**Task brief**:
Reproduce the material that follows, keeping every line exactly as it is.

(Provided data)

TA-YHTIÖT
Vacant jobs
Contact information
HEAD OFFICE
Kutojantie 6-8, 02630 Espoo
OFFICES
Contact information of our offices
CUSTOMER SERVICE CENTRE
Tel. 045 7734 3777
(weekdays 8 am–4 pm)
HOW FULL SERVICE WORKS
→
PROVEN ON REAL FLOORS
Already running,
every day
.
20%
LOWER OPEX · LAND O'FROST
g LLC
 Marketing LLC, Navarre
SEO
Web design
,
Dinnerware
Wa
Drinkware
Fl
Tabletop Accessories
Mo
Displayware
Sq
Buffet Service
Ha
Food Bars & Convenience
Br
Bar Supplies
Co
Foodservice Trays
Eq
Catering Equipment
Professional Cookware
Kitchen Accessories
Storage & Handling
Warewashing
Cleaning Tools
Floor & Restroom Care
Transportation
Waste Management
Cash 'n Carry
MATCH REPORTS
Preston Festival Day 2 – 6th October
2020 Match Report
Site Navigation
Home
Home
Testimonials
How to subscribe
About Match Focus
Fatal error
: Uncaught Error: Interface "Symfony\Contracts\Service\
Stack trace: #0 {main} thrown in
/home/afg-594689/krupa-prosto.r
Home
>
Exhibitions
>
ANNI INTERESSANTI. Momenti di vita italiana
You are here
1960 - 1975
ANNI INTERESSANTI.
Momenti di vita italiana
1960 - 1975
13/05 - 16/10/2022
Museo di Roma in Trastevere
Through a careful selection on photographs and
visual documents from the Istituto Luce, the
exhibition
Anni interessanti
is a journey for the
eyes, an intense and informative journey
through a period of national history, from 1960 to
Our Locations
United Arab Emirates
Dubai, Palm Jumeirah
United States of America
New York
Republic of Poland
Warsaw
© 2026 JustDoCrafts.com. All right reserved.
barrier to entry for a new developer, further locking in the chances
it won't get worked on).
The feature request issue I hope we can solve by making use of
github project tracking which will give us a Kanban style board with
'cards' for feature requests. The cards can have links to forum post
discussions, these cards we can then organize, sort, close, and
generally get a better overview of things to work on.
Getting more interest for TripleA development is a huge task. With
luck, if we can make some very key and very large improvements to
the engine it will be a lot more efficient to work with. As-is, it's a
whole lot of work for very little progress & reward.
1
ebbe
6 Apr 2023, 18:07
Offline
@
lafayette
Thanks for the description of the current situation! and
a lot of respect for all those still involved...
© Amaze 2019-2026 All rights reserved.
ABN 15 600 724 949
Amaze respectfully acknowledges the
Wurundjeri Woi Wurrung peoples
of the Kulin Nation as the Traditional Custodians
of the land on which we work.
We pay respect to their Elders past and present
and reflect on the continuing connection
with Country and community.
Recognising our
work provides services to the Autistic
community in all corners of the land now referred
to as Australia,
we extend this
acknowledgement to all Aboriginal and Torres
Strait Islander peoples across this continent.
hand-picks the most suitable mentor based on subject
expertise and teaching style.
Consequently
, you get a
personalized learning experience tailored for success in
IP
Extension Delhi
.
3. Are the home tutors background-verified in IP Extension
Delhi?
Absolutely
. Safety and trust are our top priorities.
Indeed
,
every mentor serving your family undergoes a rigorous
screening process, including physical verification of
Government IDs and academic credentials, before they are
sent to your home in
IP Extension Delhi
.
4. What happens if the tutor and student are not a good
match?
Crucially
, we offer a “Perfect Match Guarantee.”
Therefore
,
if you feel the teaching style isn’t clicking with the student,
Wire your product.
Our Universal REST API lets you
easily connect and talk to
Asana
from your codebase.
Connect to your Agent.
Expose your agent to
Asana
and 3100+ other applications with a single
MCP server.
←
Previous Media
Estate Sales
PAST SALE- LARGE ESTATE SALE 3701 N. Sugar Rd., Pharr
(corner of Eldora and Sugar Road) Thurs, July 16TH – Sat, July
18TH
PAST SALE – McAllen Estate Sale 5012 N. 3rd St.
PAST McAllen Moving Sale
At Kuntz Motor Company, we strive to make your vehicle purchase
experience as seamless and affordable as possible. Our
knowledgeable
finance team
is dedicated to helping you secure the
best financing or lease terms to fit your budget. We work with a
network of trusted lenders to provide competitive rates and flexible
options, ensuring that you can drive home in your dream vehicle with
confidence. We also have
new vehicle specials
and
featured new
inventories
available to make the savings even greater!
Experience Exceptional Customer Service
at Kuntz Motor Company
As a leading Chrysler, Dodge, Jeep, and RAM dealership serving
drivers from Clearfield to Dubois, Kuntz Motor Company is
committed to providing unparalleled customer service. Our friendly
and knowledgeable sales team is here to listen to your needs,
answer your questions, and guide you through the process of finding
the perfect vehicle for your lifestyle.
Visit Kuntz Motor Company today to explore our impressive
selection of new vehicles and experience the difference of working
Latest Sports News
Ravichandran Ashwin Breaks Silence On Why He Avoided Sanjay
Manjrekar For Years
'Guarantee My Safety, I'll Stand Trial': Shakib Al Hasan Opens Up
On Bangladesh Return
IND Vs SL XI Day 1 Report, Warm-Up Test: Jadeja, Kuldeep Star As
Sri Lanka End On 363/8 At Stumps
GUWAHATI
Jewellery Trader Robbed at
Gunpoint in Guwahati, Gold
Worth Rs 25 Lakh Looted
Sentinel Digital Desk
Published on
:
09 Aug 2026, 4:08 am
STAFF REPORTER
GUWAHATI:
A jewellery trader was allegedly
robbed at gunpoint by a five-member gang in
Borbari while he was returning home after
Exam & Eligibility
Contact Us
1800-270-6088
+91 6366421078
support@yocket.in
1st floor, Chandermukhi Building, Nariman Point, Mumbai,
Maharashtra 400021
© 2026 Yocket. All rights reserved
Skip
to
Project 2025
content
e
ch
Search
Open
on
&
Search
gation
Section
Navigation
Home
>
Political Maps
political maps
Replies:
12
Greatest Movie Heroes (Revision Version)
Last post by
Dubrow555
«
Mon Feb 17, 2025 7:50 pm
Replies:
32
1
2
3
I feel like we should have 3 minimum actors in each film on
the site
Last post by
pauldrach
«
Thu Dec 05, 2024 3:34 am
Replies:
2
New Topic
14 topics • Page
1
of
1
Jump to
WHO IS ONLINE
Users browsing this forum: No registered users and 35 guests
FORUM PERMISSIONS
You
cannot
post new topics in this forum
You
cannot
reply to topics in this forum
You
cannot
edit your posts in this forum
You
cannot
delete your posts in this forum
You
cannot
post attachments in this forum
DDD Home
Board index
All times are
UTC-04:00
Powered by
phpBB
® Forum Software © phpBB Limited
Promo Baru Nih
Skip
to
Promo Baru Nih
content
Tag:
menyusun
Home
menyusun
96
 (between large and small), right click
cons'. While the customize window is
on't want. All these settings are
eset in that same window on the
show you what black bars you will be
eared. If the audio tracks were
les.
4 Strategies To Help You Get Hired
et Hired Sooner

(End Provided data)

**Result of this task**:
TA-YHTIÖT
Vacant jobs
Contact information
HEAD OFFICE
Kutojantie 6-8, 02630 Espoo
OFFICES
Contact information of our offices
CUSTOMER SERVICE CENTRE
Tel. 045 7734 3777
(weekdays 8 am–4 pm)
HOW FULL SERVICE WORKS
→
PROVEN ON REAL FLOORS
Already running,
every day
.
20%
LOWER OPEX · LAND O'FROST
g LLC
 Marketing LLC, Navarre
SEO
Web design
,
Dinnerware
Wa
Drinkware
Fl
Tabletop Accessories
Mo
Displayware
Sq
Buffet Service
Ha
Food Bars & Convenience
Br
Bar Supplies
Co
Foodservice Trays
Eq
Catering Equipment
Professional Cookware
Kitchen Accessories
Storage & Handling
Warewashing
Cleaning Tools
Floor & Restroom Care
Transportation
Waste Management
Cash 'n Carry
MATCH REPORTS
Preston Festival Day 2 – 6th October
2020 Match Report
Site Navigation
Home
Home
Testimonials
How to subscribe
About Match Focus
Fatal error
: Uncaught Error: Interface "Symfony\Contracts\Service\
Stack trace: #0 {main} thrown in
/home/afg-594689/krupa-prosto.r
Home
>
Exhibitions
>
ANNI INTERESSANTI. Momenti di vita italiana
You are here
1960 - 1975
ANNI INTERESSANTI.
Momenti di vita italiana
1960 - 1975
13/05 - 16/10/2022
Museo di Roma in Trastevere
Through a careful selection on photographs and
visual documents from the Istituto Luce, the
exhibition
Anni interessanti
is a journey for the
eyes, an intense and informative journey
through a period of national history, from 1960 to
Our Locations
United Arab Emirates
Dubai, Palm Jumeirah
United States of America
New York
Republic of Poland
Warsaw
© 2026 JustDoCrafts.com. All right reserved.
barrier to entry for a new developer, further locking in the chances
it won't get worked on).
The feature request issue I hope we can solve by making use of
github project tracking which will give us a Kanban style board with
'cards' for feature requests. The cards can have links to forum post
discussions, these cards we can then organize, sort, close, and
generally get a better overview of things to work on.
Getting more interest for TripleA development is a huge task. With
luck, if we can make some very key and very large improvements to
the engine it will be a lot more efficient to work with. As-is, it's a
whole lot of work for very little progress & reward.
1
ebbe
6 Apr 2023, 18:07
Offline
@
lafayette
Thanks for the description of the current situation! and
a lot of respect for all those still involved...
© Amaze 2019-2026 All rights reserved.
ABN 15 600 724 949
Amaze respectfully acknowledges the
Wurundjeri Woi Wurrung peoples
of the Kulin Nation as the Traditional Custodians
of the land on which we work.
We pay respect to their Elders past and present
and reflect on the continuing connection
with Country and community.
Recognising our
work provides services to the Autistic
community in all corners of the land now referred
to as Australia,
we extend this
acknowledgement to all Aboriginal and Torres
Strait Islander peoples across this continent.
hand-picks the most suitable mentor based on subject
expertise and teaching style.
Consequently
, you get a
personalized learning experience tailored for success in
IP
Extension Delhi
.
3. Are the home tutors background-verified in IP Extension
Delhi?
Absolutely
. Safety and trust are our top priorities.
Indeed
,
every mentor serving your family undergoes a rigorous
screening process, including physical verification of
Government IDs and academic credentials, before they are
sent to your home in
IP Extension Delhi
.
4. What happens if the tutor and student are not a good
match?
Crucially
, we offer a “Perfect Match Guarantee.”
Therefore
,
if you feel the teaching style isn’t clicking with the student,
Wire your product.
Our Universal REST API lets you
easily connect and talk to
Asana
from your codebase.
Connect to your Agent.
Expose your agent to
Asana
and 3100+ other applications with a single
MCP server.
←
Previous Media
Estate Sales
PAST SALE- LARGE ESTATE SALE 3701 N. Sugar Rd., Pharr
(corner of Eldora and Sugar Road) Thurs, July 16TH – Sat, July
18TH
PAST SALE – McAllen Estate Sale 5012 N. 3rd St.
PAST McAllen Moving Sale
At Kuntz Motor Company, we strive to make your vehicle purchase
experience as seamless and affordable as possible. Our
knowledgeable
finance team
is dedicated to helping you secure the
best financing or lease terms to fit your budget. We work with a
network of trusted lenders to provide competitive rates and flexible
options, ensuring that you can drive home in your dream vehicle with
confidence. We also have
new vehicle specials
and
featured new
inventories
available to make the savings even greater!
Experience Exceptional Customer Service
at Kuntz Motor Company
As a leading Chrysler, Dodge, Jeep, and RAM dealership serving
drivers from Clearfield to Dubois, Kuntz Motor Company is
committed to providing unparalleled customer service. Our friendly
and knowledgeable sales team is here to listen to your needs,
answer your questions, and guide you through the process of finding
the perfect vehicle for your lifestyle.
Visit Kuntz Motor Company today to explore our impressive
selection of new vehicles and experience the difference of working
Latest Sports News
Ravichandran Ashwin Breaks Silence On Why He Avoided Sanjay
Manjrekar For Years
'Guarantee My Safety, I'll Stand Trial': Shakib Al Hasan Opens Up
On Bangladesh Return
IND Vs SL XI Day 1 Report, Warm-Up Test: Jadeja, Kuldeep Star As
Sri Lanka End On 363/8 At Stumps
GUWAHATI
Jewellery Trader Robbed at
Gunpoint in Guwahati, Gold
Worth Rs 25 Lakh Looted
Sentinel Digital Desk
Published on
:
09 Aug 2026, 4:08 am
STAFF REPORTER
GUWAHATI:
A jewellery trader was allegedly
robbed at gunpoint by a five-member gang in
Borbari while he was returning home after
Exam & Eligibility
Contact Us
1800-270-6088
+91 6366421078
support@yocket.in
1st floor, Chandermukhi Building, Nariman Point, Mumbai,
Maharashtra 400021
© 2026 Yocket. All rights reserved
Skip
to
Project 2025
content
e
ch
Search
Open
on
&
Search
gation
Section
Navigation
Home
>
Political Maps
political maps
Replies:
12
Greatest Movie Heroes (Revision Version)
Last post by
Dubrow555
«
Mon Feb 17, 2025 7:50 pm
Replies:
32
1
2
3
I feel like we should have 3 minimum actors in each film on
the site
Last post by
pauldrach
«
Thu Dec 05, 2024 3:34 am
Replies:
2
New Topic
14 topics • Page
1
of
1
Jump to
WHO IS ONLINE
Users browsing this forum: No registered users and 35 guests
FORUM PERMISSIONS
You
cannot
post new topics in this forum
You
cannot
reply to topics in this forum
You
cannot
edit your posts in this forum
You
cannot
delete your posts in this forum
You
cannot
post attachments in this forum
DDD Home
Board index
All times are
UTC-04:00
Powered by
phpBB
® Forum Software © phpBB Limited
Promo Baru Nih
Skip
to
Promo Baru Nih
content
Tag:
menyusun
Home
menyusun
96
 (between large and small), right click
cons'. While the customize window is
on't want. All these settings are
eset in that same window on the
show you what black bars you will be
eared. If the audio tracks were
les.
4 Strategies To Help You Get Hired
et Hired Sooner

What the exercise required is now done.